We have now to pass over an interval of six years (1833-1839). No longer with an inheritance of vast estates only a title and rented rooms in London, Noël Star Street, Edgware Road.

This house which was occupied by a family of the name of Waterhouse afforded lodging to an old gentleman in reduced circumstances none other than Sir Thomas Francis Henry Goodricke, the eighth Baronet who succeeded to and assumed the title on the death of Sir Harry James in 1833. Sir Thomas was the only surviving son of Colonel Thomas Goodricke, and grandson of Sir Henry, fourth Baronet, and was born at Rochester, 24th September 1762.  He had married 2nd April 1794, Harriet, eldest daughter of the late Henry Goodricke, Esq., of York and granddaughter of Sir John, fifth Baronet, but she pre-deceased him leaving no issue. Very little is now known of the life of Sir Thomas, but the fact that Sir Francis Lyttleton Holyoake-Goodricke gave him an annuity of £20 pounds a mere pittance Sir Thomas accepted and drew quarterly at the counter of Messrs. Glyn Mills & Co's Bank is in itself sufficient corroboration of the fact that his means were painfully small.  He died at the house above-mentioned on 9th March 1839 in his seventy-seventh year and was buried in Kensal Green Cemetery.

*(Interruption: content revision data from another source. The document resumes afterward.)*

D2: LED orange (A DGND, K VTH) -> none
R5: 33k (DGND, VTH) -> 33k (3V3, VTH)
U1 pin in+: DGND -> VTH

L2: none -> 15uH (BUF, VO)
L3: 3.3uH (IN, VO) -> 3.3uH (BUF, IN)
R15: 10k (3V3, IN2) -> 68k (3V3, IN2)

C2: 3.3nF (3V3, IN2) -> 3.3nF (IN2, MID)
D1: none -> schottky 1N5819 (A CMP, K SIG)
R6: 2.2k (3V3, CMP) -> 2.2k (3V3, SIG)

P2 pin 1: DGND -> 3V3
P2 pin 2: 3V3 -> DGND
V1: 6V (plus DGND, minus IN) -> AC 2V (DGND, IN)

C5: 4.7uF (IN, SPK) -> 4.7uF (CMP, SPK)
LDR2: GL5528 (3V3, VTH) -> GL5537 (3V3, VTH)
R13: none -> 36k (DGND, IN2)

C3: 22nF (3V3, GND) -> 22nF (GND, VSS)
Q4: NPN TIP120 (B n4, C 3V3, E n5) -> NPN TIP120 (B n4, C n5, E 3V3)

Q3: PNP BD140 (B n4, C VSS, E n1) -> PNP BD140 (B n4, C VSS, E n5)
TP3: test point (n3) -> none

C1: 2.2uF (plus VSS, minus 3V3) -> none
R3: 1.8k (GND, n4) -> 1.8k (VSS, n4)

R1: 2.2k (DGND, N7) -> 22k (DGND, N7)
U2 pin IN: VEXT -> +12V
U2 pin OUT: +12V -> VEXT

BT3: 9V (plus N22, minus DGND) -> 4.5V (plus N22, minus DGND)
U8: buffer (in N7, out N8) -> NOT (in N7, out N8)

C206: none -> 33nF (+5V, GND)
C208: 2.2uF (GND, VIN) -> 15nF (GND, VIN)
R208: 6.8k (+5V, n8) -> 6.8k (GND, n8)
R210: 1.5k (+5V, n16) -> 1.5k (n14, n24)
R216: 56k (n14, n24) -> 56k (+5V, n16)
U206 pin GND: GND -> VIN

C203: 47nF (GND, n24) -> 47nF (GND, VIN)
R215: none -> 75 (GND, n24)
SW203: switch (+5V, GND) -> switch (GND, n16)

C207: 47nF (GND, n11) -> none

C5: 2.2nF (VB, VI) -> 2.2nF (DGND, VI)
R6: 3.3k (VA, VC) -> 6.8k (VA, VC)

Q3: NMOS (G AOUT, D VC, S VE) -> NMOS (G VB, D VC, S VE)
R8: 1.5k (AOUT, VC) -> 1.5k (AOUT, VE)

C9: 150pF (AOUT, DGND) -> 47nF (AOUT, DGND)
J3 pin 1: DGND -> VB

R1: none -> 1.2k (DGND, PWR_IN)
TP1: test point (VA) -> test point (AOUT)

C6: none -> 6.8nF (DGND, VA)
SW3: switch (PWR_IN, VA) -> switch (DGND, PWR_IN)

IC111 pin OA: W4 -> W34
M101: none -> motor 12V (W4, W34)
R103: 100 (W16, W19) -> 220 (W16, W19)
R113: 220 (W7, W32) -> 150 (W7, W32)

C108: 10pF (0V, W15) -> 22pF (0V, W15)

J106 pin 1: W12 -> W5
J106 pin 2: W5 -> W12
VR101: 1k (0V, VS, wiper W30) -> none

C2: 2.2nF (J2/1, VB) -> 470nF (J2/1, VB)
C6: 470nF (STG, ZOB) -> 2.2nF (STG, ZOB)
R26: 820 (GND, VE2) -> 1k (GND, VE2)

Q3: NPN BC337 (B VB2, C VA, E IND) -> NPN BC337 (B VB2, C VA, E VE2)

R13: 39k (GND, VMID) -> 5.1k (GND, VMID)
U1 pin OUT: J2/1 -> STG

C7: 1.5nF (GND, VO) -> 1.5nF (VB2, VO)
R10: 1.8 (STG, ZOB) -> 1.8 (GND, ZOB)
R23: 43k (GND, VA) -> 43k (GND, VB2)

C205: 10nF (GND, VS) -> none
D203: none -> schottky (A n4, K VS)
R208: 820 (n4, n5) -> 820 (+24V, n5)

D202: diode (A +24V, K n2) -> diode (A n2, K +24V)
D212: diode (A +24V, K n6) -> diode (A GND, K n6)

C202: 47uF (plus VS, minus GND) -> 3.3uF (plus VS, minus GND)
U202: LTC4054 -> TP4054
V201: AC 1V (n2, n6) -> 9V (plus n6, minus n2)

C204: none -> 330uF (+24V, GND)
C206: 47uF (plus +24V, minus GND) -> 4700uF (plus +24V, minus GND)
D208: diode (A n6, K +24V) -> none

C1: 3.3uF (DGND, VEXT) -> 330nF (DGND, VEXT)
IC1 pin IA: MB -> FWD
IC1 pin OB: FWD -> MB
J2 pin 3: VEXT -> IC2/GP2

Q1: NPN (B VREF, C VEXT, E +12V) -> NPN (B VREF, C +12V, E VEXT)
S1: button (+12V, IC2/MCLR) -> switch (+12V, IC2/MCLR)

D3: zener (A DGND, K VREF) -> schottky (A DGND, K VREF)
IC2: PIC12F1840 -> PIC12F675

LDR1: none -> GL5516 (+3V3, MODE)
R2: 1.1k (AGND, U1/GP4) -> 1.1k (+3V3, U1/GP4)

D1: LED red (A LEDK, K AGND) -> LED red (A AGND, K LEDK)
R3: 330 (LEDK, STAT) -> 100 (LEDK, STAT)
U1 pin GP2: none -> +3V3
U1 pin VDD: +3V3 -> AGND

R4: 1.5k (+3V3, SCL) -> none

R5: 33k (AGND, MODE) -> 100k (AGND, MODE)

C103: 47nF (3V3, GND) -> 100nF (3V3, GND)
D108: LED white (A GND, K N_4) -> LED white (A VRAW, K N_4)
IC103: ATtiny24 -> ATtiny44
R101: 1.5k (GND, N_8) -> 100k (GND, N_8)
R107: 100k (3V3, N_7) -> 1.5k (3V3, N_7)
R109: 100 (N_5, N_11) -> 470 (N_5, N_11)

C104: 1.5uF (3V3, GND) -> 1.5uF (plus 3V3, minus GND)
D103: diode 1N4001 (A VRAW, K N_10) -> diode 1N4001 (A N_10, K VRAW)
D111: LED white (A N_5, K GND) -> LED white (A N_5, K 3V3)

Thomas Francis Henry Goodricke was the last Baronet, and at his decease the elder branch of the Ribston Goodricke’s was allowed to become extinct. The old family is still represented and descendents can be found throughout the world.

Argent, on a Fess, Gules, between two Lions, passant guardant, Sable, a Fleur de Lis, Or, between two Crescents, Argent.

CREST. A Demy Lion Ermines, armed and Languid Gules, issuing out of a Ducal Coronet, Or; holding in his Paws, a Battle-axe, proper, helved, Or.

SUPPORTERS. TWO naked Boys, which are on the Monument of Richard Goodricke, Esq.; who was High Sheriff of Yorkshire in 1579.

Seat. At Ribston, and Altofts, in Yorkshire.